Irene remembers feeling disgusted with Phil, but also—in her most private thoughts—a bit incredulous that Phil had been conducting an affair for over a year and Lydia hadn’t noticed.

Compared to what Russ has done, Phil having an affair with a student seems almost quaint.

Irene and Russ were married at the First Presbyterian Church in Iowa City in 1984, when they were fresh out of college. They had been together for a scant year and a half, since that football game in the blizzard. Russ’s father, the navy pilot, was dead by then, but Milly was there to represent the family. Milly and Irene had hit it off from the moment they met. Because Russ had grown up in so many places, he didn’t have any longtime childhood friends or neighbors or members of the community attending the wedding, the way Irene did. He had Milly and Milly’s two sisters—Bobbie and Cissy, whom Russ called “the aunties”—and there were also a bunch of Russ’s friends and fraternity brothers from Northwestern. Nothing about Russ’s background had seemed unusual, and certainly not sinister.

Irene and Russ had said their vows and kissed at the altar. There had been a reception at the Elks Lodge, where they ate filet mignon and cut the cake and danced to “Little Red Corvette,” and then after the reception, Irene and Russ ran through a shower of rice to get to the getaway car. They drove to the Hancock House, a bed-and-breakfast in Dubuque, Iowa, where they were given a suite with a library, and a claw-foot tub in front of a fireplace in the bathroom, and it was in this moment that Irene fell in love with the style and decor of Queen Anne houses. She said to Russ, “I want us to live in a house just like this one.”

Russ had laughed nervously. They were renting a one-bedroom apartment in University City. They were kids. They had, Irene sees now, barely known each other then, the newly minted Mr. and Mrs. Russell Steele.

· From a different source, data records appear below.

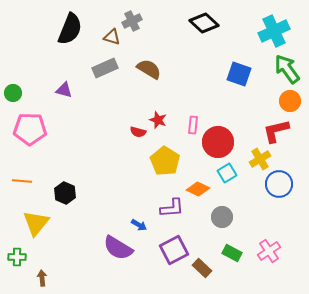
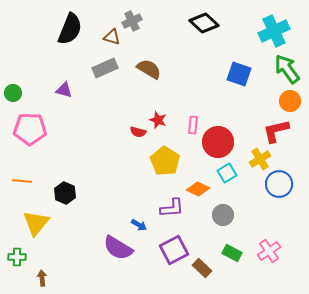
gray circle: moved 1 px right, 2 px up
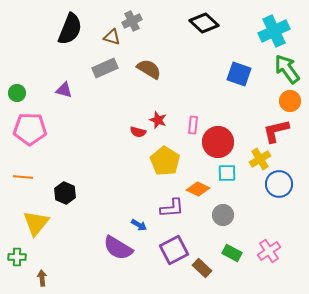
green circle: moved 4 px right
cyan square: rotated 30 degrees clockwise
orange line: moved 1 px right, 4 px up
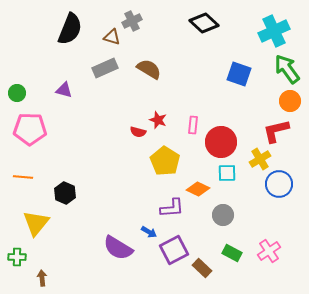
red circle: moved 3 px right
blue arrow: moved 10 px right, 7 px down
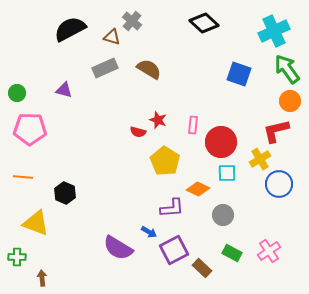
gray cross: rotated 24 degrees counterclockwise
black semicircle: rotated 140 degrees counterclockwise
yellow triangle: rotated 48 degrees counterclockwise
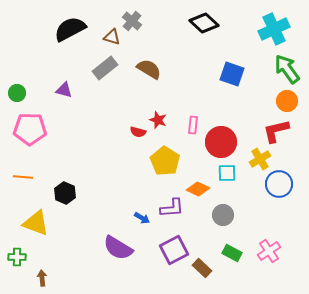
cyan cross: moved 2 px up
gray rectangle: rotated 15 degrees counterclockwise
blue square: moved 7 px left
orange circle: moved 3 px left
blue arrow: moved 7 px left, 14 px up
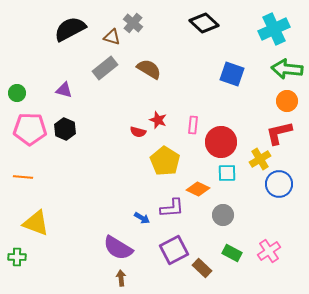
gray cross: moved 1 px right, 2 px down
green arrow: rotated 48 degrees counterclockwise
red L-shape: moved 3 px right, 2 px down
black hexagon: moved 64 px up
brown arrow: moved 79 px right
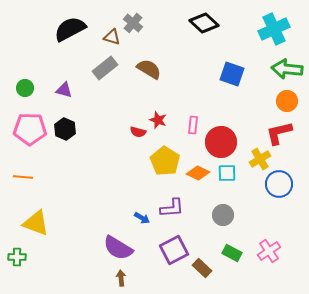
green circle: moved 8 px right, 5 px up
orange diamond: moved 16 px up
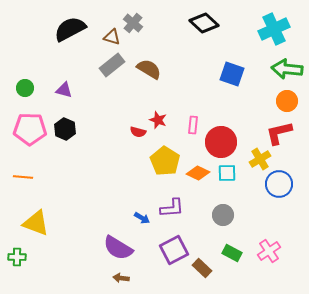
gray rectangle: moved 7 px right, 3 px up
brown arrow: rotated 77 degrees counterclockwise
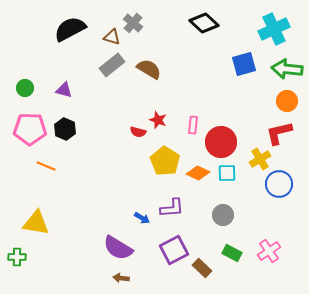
blue square: moved 12 px right, 10 px up; rotated 35 degrees counterclockwise
orange line: moved 23 px right, 11 px up; rotated 18 degrees clockwise
yellow triangle: rotated 12 degrees counterclockwise
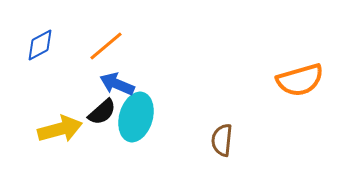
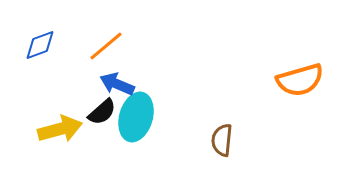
blue diamond: rotated 8 degrees clockwise
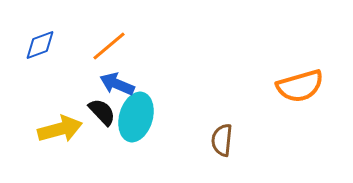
orange line: moved 3 px right
orange semicircle: moved 6 px down
black semicircle: rotated 92 degrees counterclockwise
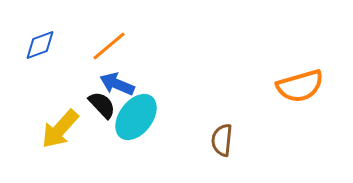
black semicircle: moved 7 px up
cyan ellipse: rotated 21 degrees clockwise
yellow arrow: rotated 147 degrees clockwise
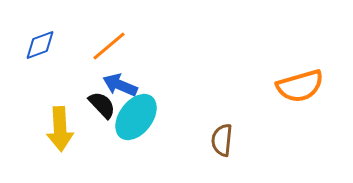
blue arrow: moved 3 px right, 1 px down
yellow arrow: rotated 45 degrees counterclockwise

Irene had grown to know Russ the only way it could be done—by putting in the time. She had learned how Russ liked his coffee, how he liked his eggs, the way he brushed his teeth, the sound of his snoring, the habits of other drivers that made him angry, the actors he admired and found funny, the way he whistled “Penny Lane,” only that song, when he was doing small home improvement projects. Irene knew his shoe size, his jacket size, his waist and inseam measurements. She knew how he had voted in every election. She knew his first, second, and third favorite flavor of ice cream. She knew he would get forty pages into a book and then abandon it, no matter how good it was. She knew that he had spent his childhood as a constant outsider because he moved so often. She also knows he never felt like his father loved him. Russ’s father was a military man, a fortress, with a mind and heart that were impossible to penetrate. Irene knew that, because of his father, Russ had never wanted to serve in the military. In fact, if Irene were to disclose Russ’s biggest secret, it was that he had sabotaged his chances of getting into the US Naval Academy by intentionally missing his interview.